Caught in the middle

Whenever we begin to follow our inner guidance, we will be tormented by those who refute our approach to life. We will notice the dramatic contrasts between our inner teachers and outer instructors. The differences in tone, premise and relatedness speaks volumes to us.

When we're caught in the middle, films and stories about characters sharing our plight will catch our attention and sympathies. We'll identify with the budding artist, social deviant or emerging revolutionary. We recognize the conflicting inclinations, passions and urges. We see wisdom in favoring the inner teacher, trusting the guidance found within and acting on feelings of self respect.

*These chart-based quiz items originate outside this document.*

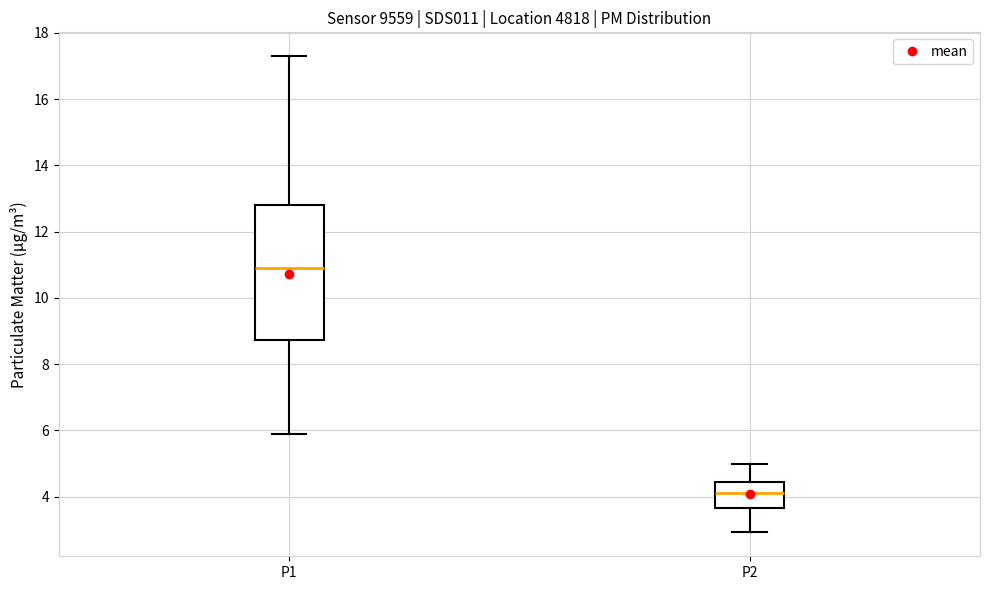

Comparing the boxes themselves (not the whiskers), which one is the tallest?

P1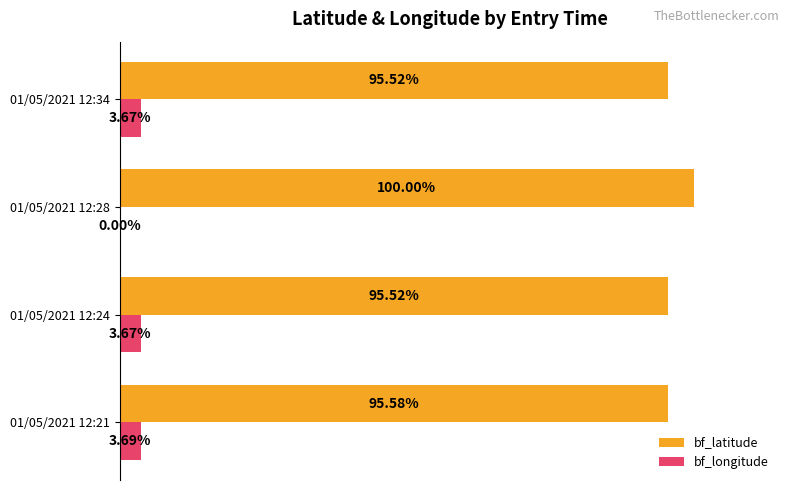

Between 01/05/2021 12:21 and 01/05/2021 12:34, which series saw the biggest shift?

bf_latitude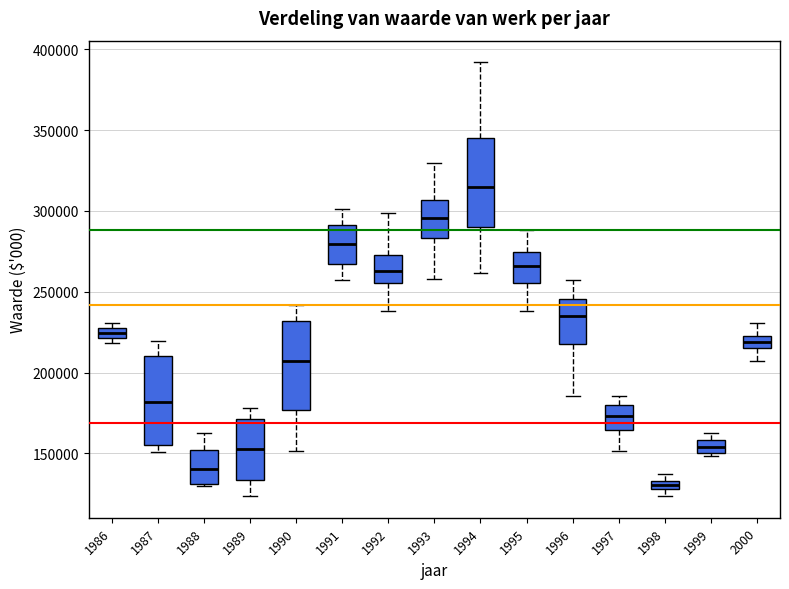

Where is the upper edge of the box at x = 1997 on the y-axis? The values are not printed on the chart, so give them approximately, as read against the axis.

180000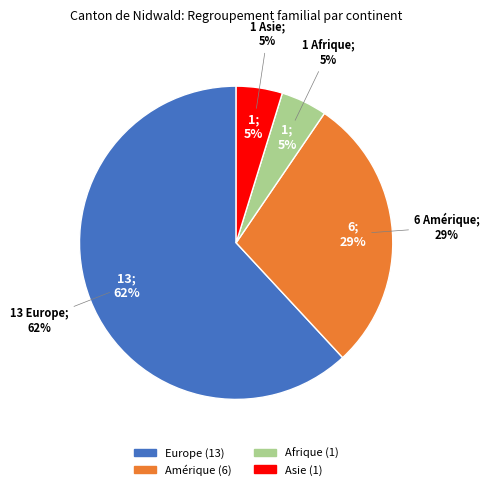

To the nearest percent, what is the difference between the largest and smallest slice percentages?

57%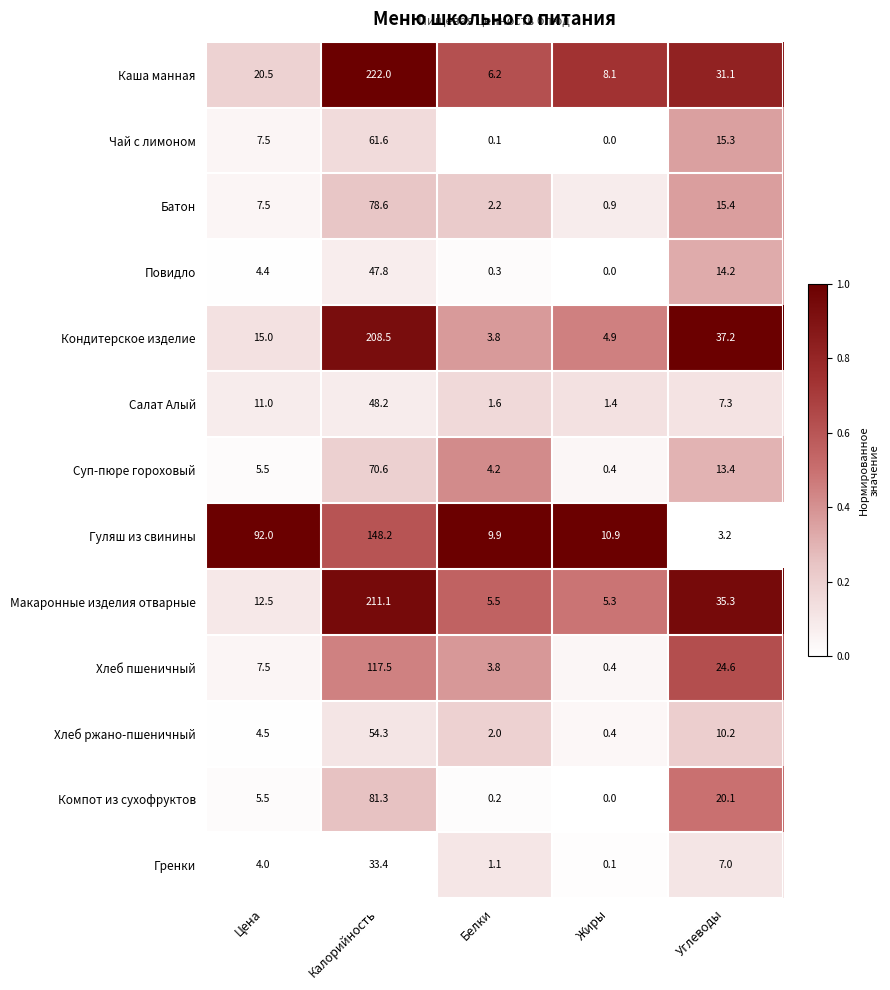

The value of Салат Алый at Жиры is 2.1. True or false?

False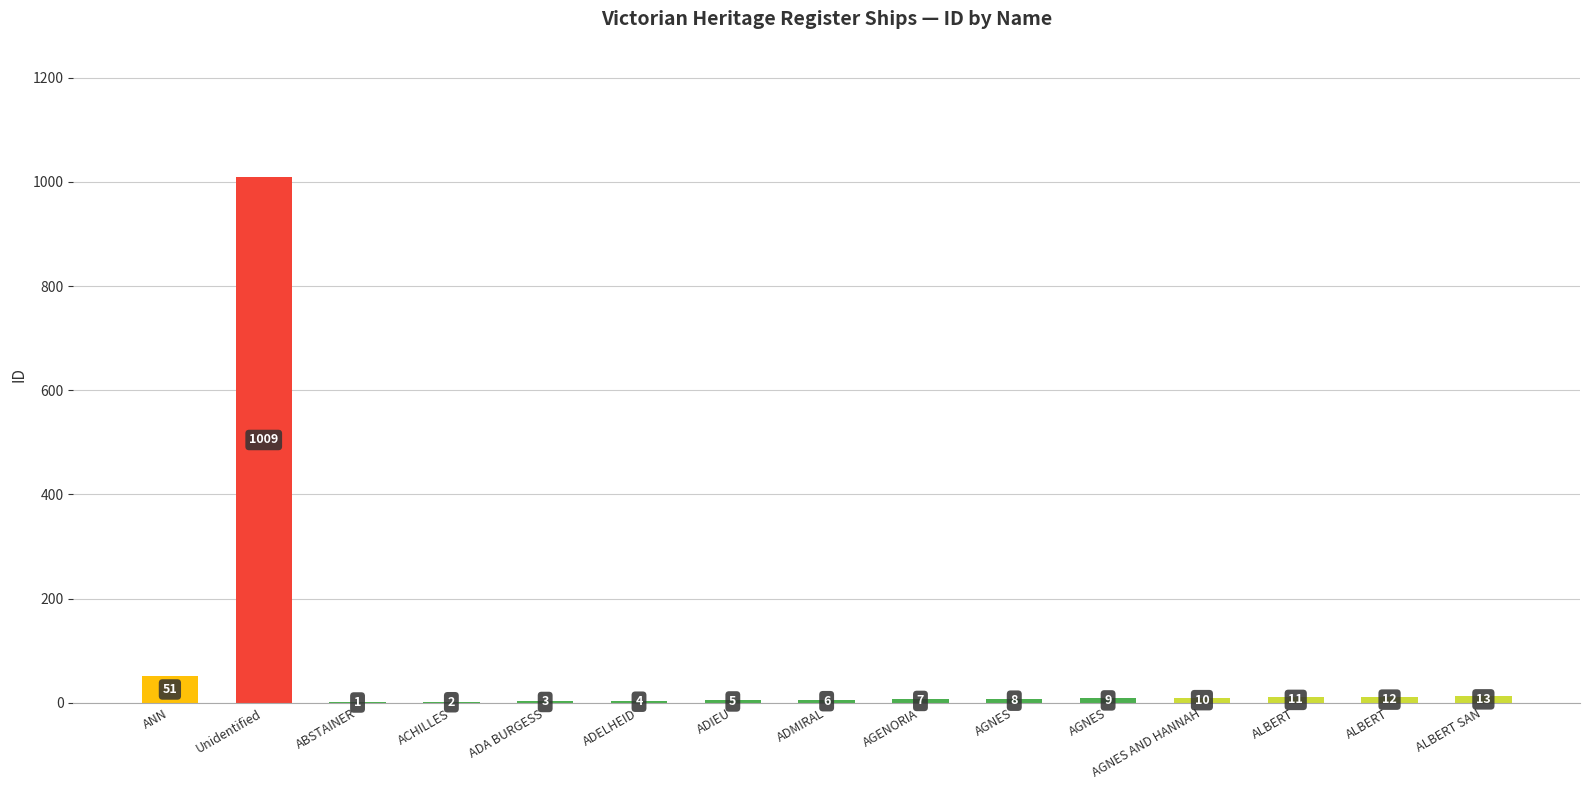

Does the chart contain stacked bars?

No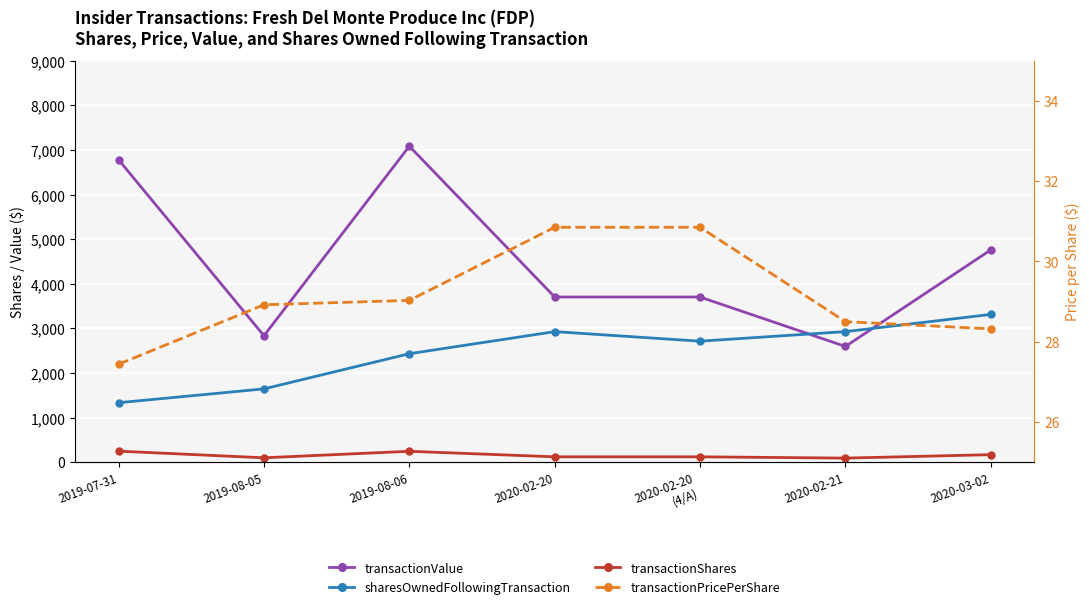

Rank the categories by transactionShares value from lowest to highest.

2020-02-21, 2019-08-05, 2020-02-20, 2020-02-20
(4/A), 2020-03-02, 2019-08-06, 2019-07-31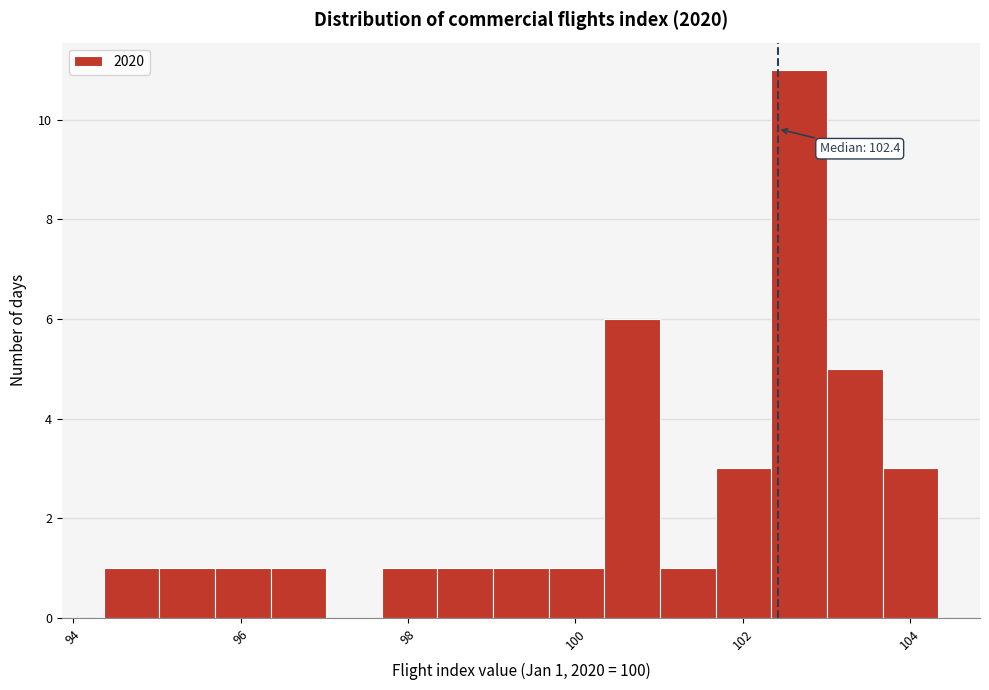

Read against the x-axis, roughly where is the centre of the tallest bar?

102.6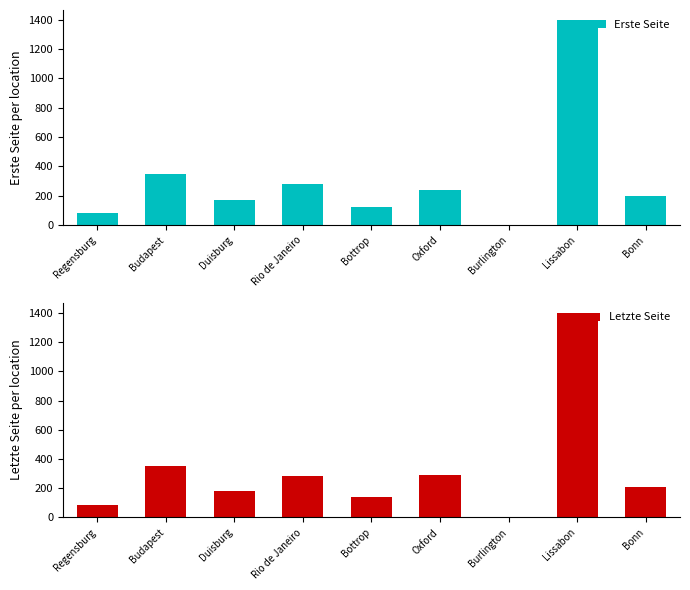

At which category is the sum across all series the highest?

Lissabon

Thirty years ago, Dorothy Maclean, one of the original founders of the Findhorn community, wrote this perspective about her experience with being caught in the middle between an inner and outer voices:
The voice within is soft and loving, of an unbelievable gentleness; the voices without are harsh and strident. The voice within is full of love for you and everything; the voices without are full of concern for the false self, false values, for the things that lower the divinity in man. The voice within speaks with singleness of purpose; the voices without know not what they seek -- first one thing, then another, though all impair the dignity of man. The voice within woos the soul to perfection, the voices without shriek coldly of facts. The voice within holds truth as a kernel to cherish; the voices without twist truth to a mould that will inflate all falseness. The voice within concerns itself with the destiny of all; the voices without are wholly concerned with the advancement of one person ... (pp 31-32, To Hear the Angels Sing - Dorothy Maclean, Lorian Press, 1980)
My first encounter with her book was a doing of my own inner teacher. I happened upon the book, rather than searching for. I discovered it answered my questions like a gift out of nowhere. Maclean's words resonated deeply with me, and still do, in ways that continue to reinforce my collaboration with my inner teacher.

The more we benefit from our inner teachers, the more obvious it becomes that most outer voices are based on fear. We are put in a bad light, pressured unnecessarily and criticized for trusting our inner guidance because people are afraid of our priorities, outlook and decisions. To them, our freedom, confidence and creativity looks dangerous. They cannot handle our outlook on life because it's unfamiliar, unrecognizable and incomprehensible. Until they find and enjoy their inner teachers, those of us already there will be outcasts like the Ugly Ducking, Jonathan Livingston Seagull and Jumping Mouse.